С критикой статьи Замятина выступил Вал. Полянский: ‘Беспомощность отобразить нашу жизнь заставляет писателей, даже талантливых, как, например, Замятин, искать ‘самых последних, самых страшных, самых бесстрашных ‘зачем’ и ‘дальше». Но как идти ‘дальше’, когда неопознано, не прочувствовано сегодняшнее, не маленькое, не нестоящее внимания, как думает Замятин, а большое, грандиозное, мировое, превосходящее мачтовые, аэропланные, философские кругозоры Замятина, не выходящие из рамок уездного кругозора, мещанского, глубоко антипролетарского. Надо сбросить с себя ветхие одежды, чтобы участвовать в новом строительстве, иначе старый дух мещанства, индивидуализма, пассеизма отравляет новое, свежее, молодое. Кто сумеет себя перевоспитать, тот и сможет участвовать в новой жизни. В противном случае судьба готовит нудное прозябание, бестолковое топтание на месте, обрекает на бесплодное брюзжание и увядание, на ненужность в жизни’ (Полянский В. // Под знаменем марксизма. 1924. No 3. С. 230—239).
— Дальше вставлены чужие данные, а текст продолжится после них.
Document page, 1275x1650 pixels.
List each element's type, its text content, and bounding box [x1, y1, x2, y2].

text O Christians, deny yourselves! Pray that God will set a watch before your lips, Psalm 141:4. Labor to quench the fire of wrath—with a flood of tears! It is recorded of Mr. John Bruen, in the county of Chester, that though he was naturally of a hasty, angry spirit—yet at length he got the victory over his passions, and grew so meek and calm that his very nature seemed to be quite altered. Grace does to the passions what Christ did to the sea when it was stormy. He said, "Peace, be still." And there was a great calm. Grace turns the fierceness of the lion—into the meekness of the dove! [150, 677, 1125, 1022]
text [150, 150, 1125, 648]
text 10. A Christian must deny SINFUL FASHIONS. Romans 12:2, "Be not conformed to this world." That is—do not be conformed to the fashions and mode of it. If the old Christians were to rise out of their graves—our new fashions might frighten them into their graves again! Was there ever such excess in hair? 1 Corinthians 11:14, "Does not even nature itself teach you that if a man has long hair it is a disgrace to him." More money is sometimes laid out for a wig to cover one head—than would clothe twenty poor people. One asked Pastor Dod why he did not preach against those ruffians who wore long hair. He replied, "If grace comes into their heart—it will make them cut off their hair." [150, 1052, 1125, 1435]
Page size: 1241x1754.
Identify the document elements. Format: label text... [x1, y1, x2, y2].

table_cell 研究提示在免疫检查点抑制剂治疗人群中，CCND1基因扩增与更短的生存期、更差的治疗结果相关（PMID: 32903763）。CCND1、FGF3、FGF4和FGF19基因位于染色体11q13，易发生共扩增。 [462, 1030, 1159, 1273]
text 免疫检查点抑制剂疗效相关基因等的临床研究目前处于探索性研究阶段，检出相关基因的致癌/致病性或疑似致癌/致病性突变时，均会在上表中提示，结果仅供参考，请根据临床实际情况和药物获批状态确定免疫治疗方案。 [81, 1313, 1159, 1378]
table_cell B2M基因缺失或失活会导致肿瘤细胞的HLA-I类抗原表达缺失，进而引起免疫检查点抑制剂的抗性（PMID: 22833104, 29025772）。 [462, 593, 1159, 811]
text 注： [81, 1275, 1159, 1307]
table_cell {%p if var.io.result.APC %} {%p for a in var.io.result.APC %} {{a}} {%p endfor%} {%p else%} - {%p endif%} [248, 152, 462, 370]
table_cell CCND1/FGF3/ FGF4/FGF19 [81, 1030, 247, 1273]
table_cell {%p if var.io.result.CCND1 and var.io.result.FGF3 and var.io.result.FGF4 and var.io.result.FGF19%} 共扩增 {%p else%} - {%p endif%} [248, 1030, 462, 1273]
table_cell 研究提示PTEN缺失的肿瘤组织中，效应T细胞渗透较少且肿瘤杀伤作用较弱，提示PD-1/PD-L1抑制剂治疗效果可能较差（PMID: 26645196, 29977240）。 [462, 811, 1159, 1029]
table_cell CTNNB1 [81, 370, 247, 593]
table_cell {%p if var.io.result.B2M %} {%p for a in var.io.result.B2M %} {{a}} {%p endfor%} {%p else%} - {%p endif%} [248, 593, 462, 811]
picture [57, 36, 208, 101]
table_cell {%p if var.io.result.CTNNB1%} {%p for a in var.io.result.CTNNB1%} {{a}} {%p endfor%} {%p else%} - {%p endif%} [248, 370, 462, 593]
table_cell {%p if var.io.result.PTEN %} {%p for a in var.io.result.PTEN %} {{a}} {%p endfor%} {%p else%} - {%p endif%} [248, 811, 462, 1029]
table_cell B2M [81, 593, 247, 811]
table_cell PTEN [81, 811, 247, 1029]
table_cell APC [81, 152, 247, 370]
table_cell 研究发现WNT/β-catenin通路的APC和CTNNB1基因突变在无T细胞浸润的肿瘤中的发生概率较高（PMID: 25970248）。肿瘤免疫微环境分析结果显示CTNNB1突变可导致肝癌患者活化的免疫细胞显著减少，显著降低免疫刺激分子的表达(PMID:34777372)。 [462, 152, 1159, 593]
А. Лежнев согласился с общей позицией авторов сборника: ‘Констатируя необходимость для писателя иметь и выявить свое credo, невозможность стоять в стороне от политики, от жгучих вопросов современности, все участники сборника требуют в то же время полной свободы писательского подхода к явлениям действительности. И когда А. Соболь протестует против поползновений ‘гувернеров при литературе’, тянущих писателей к ответу ‘на основании своих чисто головных умозаключений, своих толкований, своих указаний и своих тезисов’, когда Сейфуллина заявляет: ‘окриками с полицейского или даже милицейского поста подлинно революционных писателей не воспитать’,— то за этими протестами и заявлениями стоит вся группа объединенных в сборнике писателей: от Замятина до Касаткина, и в этом они опять правы: обвинив Замятина в противоречиях и плохом знании диалектики, свой урок Лежнев завершил наставлениями: ‘…объект искусства — непосредственная данность. Поэтому аналогии с математикой не могут не быть поверхностны, бездоказательны и лишены содержания’ (Лежнев А. // Красная новь. 1924. Кн. 3. С. 321—324).
Литературные критики русского зарубежья в тот год в статье Замятина не увидели ничего кроме ‘косноязычия’ (Осоргин М. // Совр. зап. 1924. No 21. С. 368—369) и освобождения русского художника из ‘клетки военного коммунизма’ (Тукалевский Вл. // ВР. 1924. No 14/15. С. 243).